One of the seed packets I got was for Red Siberian tomatoes, a variety I had never heard of. There wasn't really any branding on the package, but a quick google search led me to Botanical Interests. I started eight seeds indoors in paper cups in the corner of my apartment, and incredibly all eight of them sprouted. I gave four away and kept four to myself.

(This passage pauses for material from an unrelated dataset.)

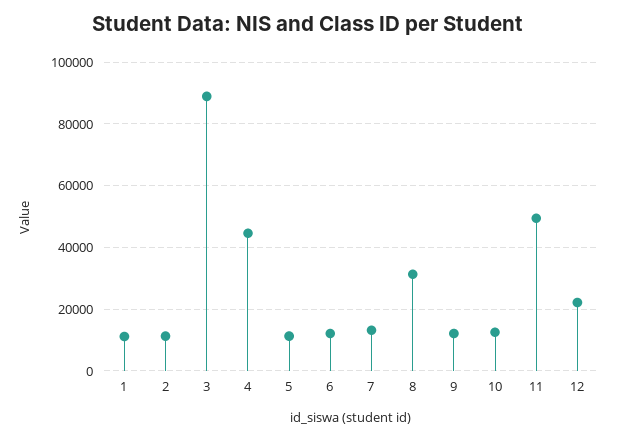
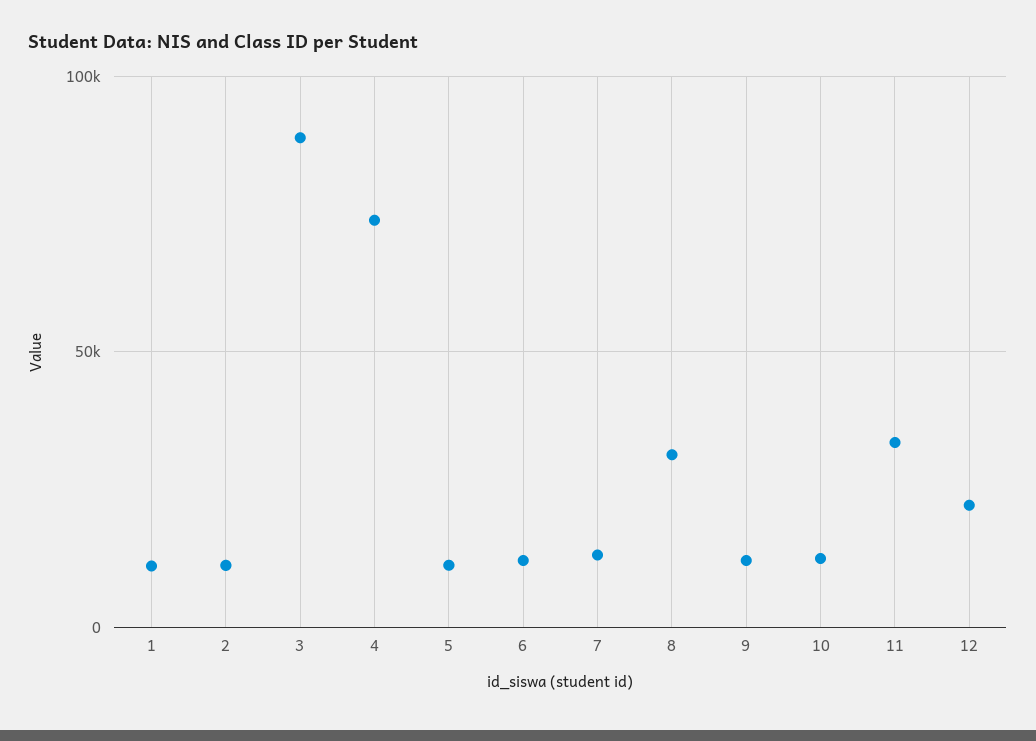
4: 44000 -> 75000
11: 50000 -> 35000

This season, I had planned to plant only indeterminate varieties, and grow a single vertical stem. The Red Siberian tomato is a bush variety, but I decided to roll with it. The plants in my raised bed are currently sprawled out across the ground, crowding my other tomatoes but also perfectly healthy despite their leaves making so much contact with the ground
The growing experience has been painless. All eight seeds survived to maturity and are producing tomatoes. They required no extra pruning, no extra nutrients in the soil, and essentially no corrections in care from seed to fruit. Indeterminates and heirlooms can result in a big payoff, but also come with the risk of early-season heartbreak. For something more reliable, choose a determinate hybrid like this Red Siberian.
The plant is living up to its expectations as a bush tomato. Each branch is weighed down by about five-to-ten perfectly round tomatoes about the size of a golf ball or a tad larger. They're all at approximately the same stage of maturity, and I expect to harvest handfuls of them over the next few weeks, until the frequency of ripe tomatoes slows like the end of a bag of microwave popcorn.
Inside, the tomato is a brilliant red--exactly the color that gets me excited about tomato season when I think about the pale, mealy tomatoes I've been eating for the past nine months. The flavor is great, but a little unorthodox. It hits hard in terms of both sweetness and acidity on the initial bite, but when that fades it doesn't give way to a very strong tomato-y flavor; rather it's very subtle. It makes the flavor more like that of traditional, simpler-tasting fruit than the complex flavor of a tomato. It's like someone took a really good red slicer from the garden, and then removed 10% of the flavor and replaced it with a little bit of strawberry.
I have no legitimate complaints about this tomato. It germinated easily, was a breeze to grow, and it's now beginning to produce dozens of tasty fruit. I'm happy that I found it on the seed rack when I did. However, because of the determinate form factor and because there are just too many other tomatoes to try, I probably won't grow this again. It's a great tomato, but it's hard to justify repeating a round, red tomato that is merely "great" when there are so many wilder, more interesting varieties to explore. If you want a solid, reliable tomato that you can easily find and grow from seed, though, you might consider giving this a try. You won't be disappointed.